Stored entries:
-------------------------

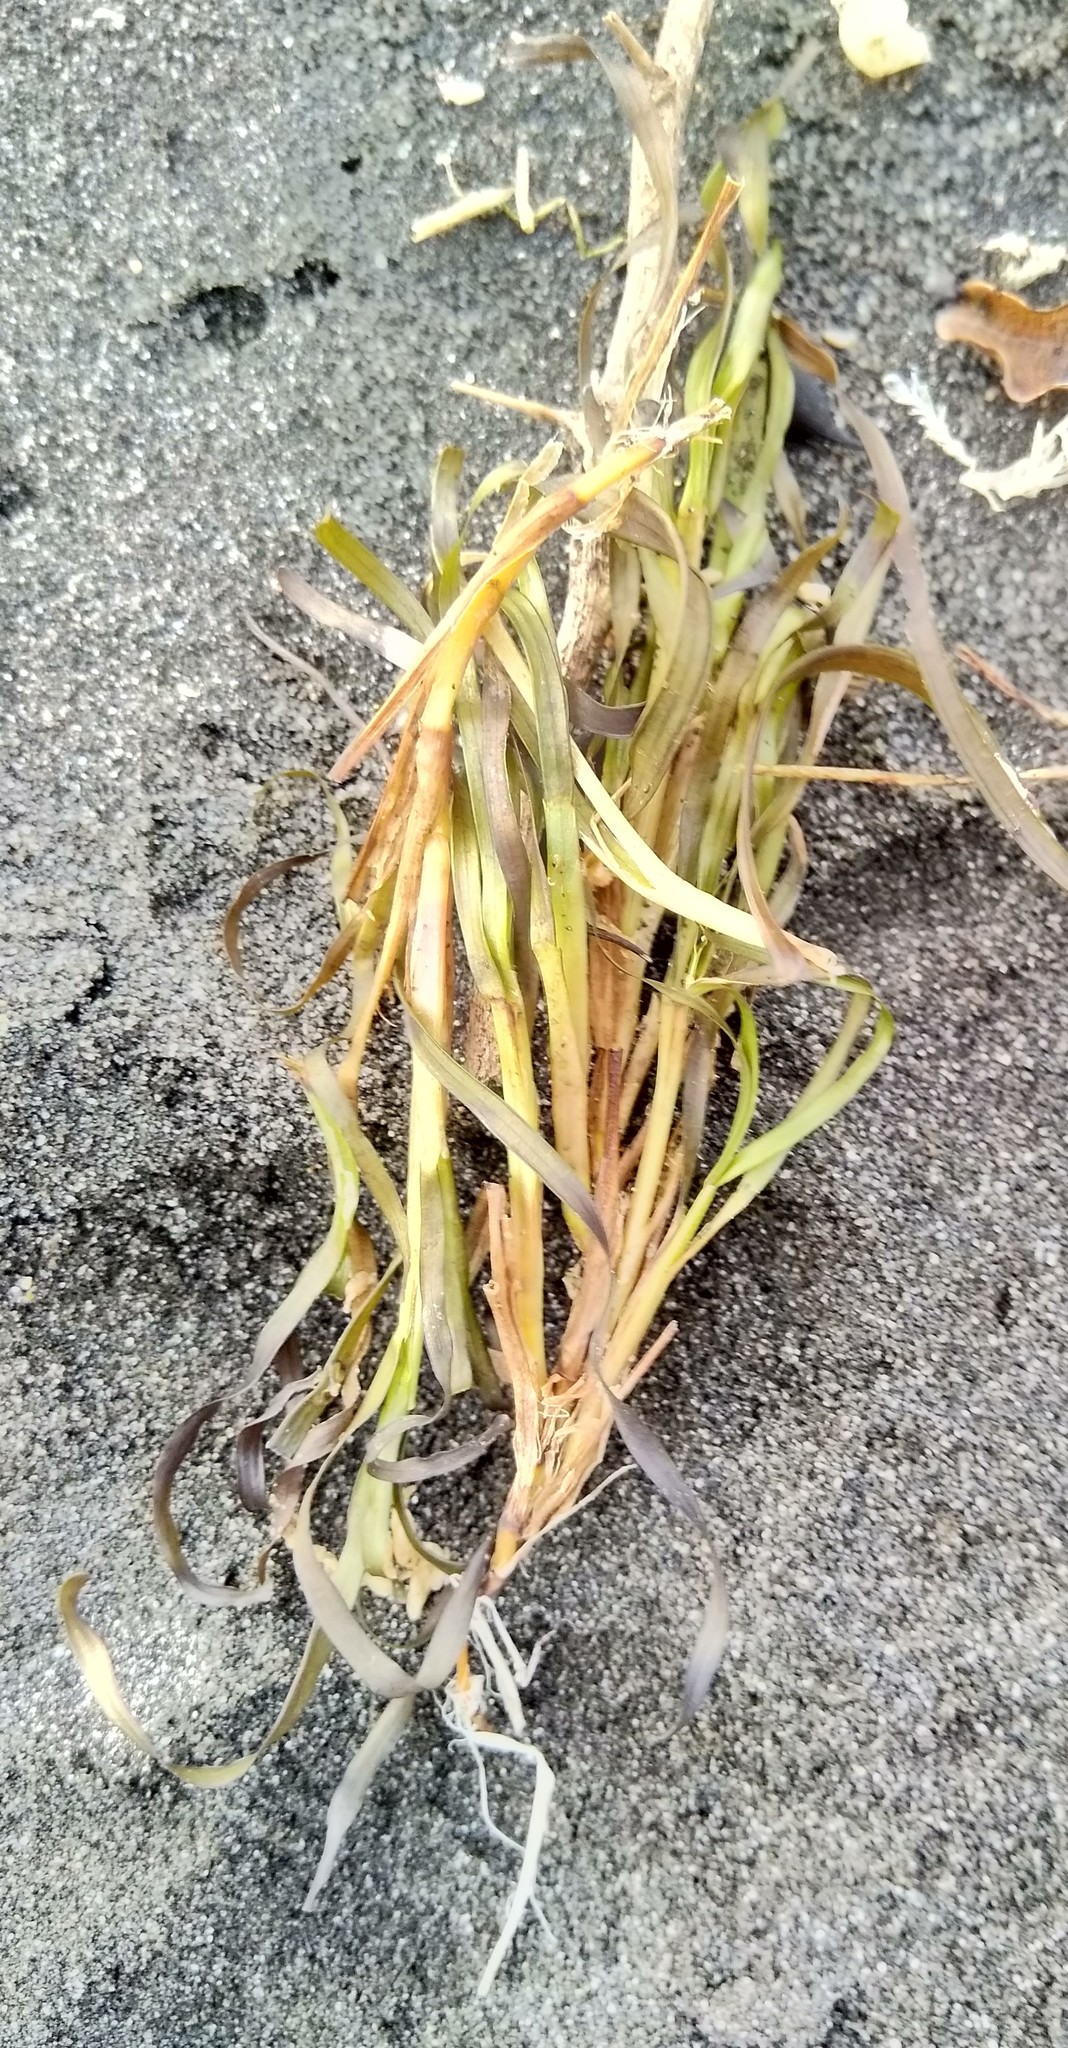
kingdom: Plantae
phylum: Tracheophyta
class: Liliopsida
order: Alismatales
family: Zosteraceae
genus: Zostera
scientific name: Zostera muelleri
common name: Species code: zc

-------------------------

Lay out every line of the records above as a Markdown table with the columns "Row" and "Line", numbering each line and skipping blank lines. Leave the pictures out.

Completed exercise:
| Row | Line |
|---|---|
| 1 | kingdom: Plantae |
| 2 | phylum: Tracheophyta |
| 3 | class: Liliopsida |
| 4 | order: Alismatales |
| 5 | family: Zosteraceae |
| 6 | genus: Zostera |
| 7 | scientific name: Zostera muelleri |
| 8 | common name: Species code: zc |